René Girard and the Eucharist as the Eschatological Sacrifice
René Girard’s final work, Battling to the End, has left many of his disciples feeling uneasy. When attending gatherings of Girardian scholars, it is not uncommon for this work to be addressed only in whispers, “Psst . . . have you read Battling to the End? What did you think?”
I will even admit to my own mixed views on Girard’s final work. On the one hand, I agree with Girard’s assessment that Christianity predicts its own failure.[1] After all, there is no need for Christ to speak of an impending apocalypse or to raise the question, “When the Son of Man comes, will he find faith on earth?” (Luke 18:8), if Christ believes that his message will be universally received. However, I do not hold, as Girard does, that the Passion, Death, and Resurrection of Christ have left humanity “deprived of sacrifice.”[2] In fact, in making the claim that Christ has left us in a situation where “we are faced with an inescapable alternative: either we acknowledge the truth of Christianity, or we contribute to the escalation to extremes by rejecting Revelation”[3] Girard falls back into the understanding of “sacrifice” that he held when writing Things Hidden from the Foundation of the World—an understanding that he later admitted “was completely wrong.”[4] I intended to present a case, based largely on the theology of Pope Benedict XVI and the work of Jean-Pierre Torrell, that Christ did not come to end sacrifice, but rather recapitulate and transform our understanding of sacrifice. This new understanding of true sacrifice will then be the only means for establishing true peace, and ultimately true culture.
I. Christian Sacrifice.
When he wrote Things Hidden, Girard understood sacrifice solely “in reference to the rituals of archaic religion.”[5] For him, sacrifice necessarily involved the violent expulsion of a victim by a group of “others.” He explains that with this narrow definition of sacrifice, “it seemed to me that the traditional definition of the Passion in terms of sacrifice furnished additional arguments for those who wished to liken Christianity to an archaic religion.

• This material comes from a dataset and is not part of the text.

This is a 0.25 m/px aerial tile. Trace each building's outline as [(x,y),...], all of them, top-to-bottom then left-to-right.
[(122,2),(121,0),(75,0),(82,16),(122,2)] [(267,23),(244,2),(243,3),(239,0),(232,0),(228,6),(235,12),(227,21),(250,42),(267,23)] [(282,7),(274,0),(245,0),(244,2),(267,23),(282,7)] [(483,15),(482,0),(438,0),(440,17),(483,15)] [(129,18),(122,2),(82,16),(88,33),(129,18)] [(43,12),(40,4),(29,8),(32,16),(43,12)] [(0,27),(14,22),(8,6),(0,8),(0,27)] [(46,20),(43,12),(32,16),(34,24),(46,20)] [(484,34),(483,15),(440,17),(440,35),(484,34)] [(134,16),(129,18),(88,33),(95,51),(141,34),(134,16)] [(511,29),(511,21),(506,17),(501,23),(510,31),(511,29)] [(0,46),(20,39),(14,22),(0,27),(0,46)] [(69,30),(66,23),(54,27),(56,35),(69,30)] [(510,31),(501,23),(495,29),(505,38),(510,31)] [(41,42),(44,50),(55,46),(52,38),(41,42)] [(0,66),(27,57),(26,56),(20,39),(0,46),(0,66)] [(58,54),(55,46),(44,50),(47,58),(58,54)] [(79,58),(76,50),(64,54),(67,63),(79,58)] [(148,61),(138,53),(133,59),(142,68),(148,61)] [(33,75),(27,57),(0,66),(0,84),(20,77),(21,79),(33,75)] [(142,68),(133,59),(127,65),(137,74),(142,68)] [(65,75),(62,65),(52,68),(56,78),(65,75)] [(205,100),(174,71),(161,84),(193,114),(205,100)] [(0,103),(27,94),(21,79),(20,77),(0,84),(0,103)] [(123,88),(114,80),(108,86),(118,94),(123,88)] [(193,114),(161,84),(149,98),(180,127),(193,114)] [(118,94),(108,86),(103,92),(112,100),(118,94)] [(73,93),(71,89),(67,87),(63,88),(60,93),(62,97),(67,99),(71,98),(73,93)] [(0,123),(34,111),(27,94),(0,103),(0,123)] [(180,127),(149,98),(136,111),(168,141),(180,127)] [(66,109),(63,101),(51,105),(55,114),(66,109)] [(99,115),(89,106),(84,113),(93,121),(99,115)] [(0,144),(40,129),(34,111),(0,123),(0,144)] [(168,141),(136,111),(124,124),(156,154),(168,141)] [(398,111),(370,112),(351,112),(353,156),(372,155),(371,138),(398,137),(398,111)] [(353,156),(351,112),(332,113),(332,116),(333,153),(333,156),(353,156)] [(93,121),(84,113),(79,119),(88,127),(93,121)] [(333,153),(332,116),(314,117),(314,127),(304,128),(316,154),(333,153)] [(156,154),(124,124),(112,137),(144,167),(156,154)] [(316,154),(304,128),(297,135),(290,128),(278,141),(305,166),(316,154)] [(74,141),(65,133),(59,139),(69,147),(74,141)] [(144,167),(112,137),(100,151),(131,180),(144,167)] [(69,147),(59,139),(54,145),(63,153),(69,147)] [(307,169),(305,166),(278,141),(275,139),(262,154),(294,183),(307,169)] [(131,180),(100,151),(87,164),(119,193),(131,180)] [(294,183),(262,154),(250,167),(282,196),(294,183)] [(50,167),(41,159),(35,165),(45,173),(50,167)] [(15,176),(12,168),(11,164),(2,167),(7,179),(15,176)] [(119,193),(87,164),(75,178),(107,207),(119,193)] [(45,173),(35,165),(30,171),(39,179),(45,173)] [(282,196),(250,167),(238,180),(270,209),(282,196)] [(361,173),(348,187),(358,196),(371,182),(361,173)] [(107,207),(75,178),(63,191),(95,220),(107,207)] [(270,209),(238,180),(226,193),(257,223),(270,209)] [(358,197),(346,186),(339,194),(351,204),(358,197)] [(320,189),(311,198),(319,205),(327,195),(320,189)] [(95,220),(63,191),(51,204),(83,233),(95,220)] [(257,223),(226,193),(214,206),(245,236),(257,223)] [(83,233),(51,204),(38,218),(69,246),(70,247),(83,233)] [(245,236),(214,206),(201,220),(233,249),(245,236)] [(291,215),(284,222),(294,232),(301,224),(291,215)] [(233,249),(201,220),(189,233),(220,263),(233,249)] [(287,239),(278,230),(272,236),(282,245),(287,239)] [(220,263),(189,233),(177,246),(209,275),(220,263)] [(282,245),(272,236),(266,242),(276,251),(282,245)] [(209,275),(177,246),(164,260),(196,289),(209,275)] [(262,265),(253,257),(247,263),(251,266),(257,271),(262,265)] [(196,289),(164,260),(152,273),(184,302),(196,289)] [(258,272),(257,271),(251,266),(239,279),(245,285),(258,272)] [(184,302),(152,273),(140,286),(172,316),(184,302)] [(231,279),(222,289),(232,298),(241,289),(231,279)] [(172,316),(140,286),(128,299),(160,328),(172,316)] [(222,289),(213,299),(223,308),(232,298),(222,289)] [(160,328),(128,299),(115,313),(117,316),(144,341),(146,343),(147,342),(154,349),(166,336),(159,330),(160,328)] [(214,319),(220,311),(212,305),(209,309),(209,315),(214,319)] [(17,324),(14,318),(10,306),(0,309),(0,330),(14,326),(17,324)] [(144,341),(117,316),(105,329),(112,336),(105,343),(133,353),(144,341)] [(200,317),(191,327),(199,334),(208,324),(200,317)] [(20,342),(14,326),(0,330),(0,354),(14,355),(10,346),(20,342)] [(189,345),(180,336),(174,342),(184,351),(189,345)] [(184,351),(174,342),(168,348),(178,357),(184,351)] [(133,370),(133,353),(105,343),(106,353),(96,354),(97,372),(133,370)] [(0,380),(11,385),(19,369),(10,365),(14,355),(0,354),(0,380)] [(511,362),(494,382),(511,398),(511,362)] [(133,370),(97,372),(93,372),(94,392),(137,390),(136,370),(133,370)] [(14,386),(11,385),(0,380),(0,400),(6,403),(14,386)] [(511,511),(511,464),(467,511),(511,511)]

This is why, for a long time, I resisted it.”[6]
Later Girard realized that sacrifice was more than the ritualistic violence imposed upon a victim whose expulsion was intended to recall a founding murder and bring about the conciliatory effects the murder produced. Sacrifice could also be understood as “consecration-on-behalf-of-others.”[7] While this concept functions as an anthropological reality within Girard’s later works, it is rooted in divine revelation, and cannot be understood or derived apart from revelation.[8] The consecration-on-behalf-of-others model allowed Girard to view the Passion as a sacrifice, not because Christ died a bloody death, but because the adoption of a non-violent, non-rivalrous stance by Christ constitutes a sacrifice.[9] That is to say, the defining characteristic of Christ’s sacrifice is not the immolation of Christ as a victim, but rather Christ’s kenosis, his offering of himself for the sake of others.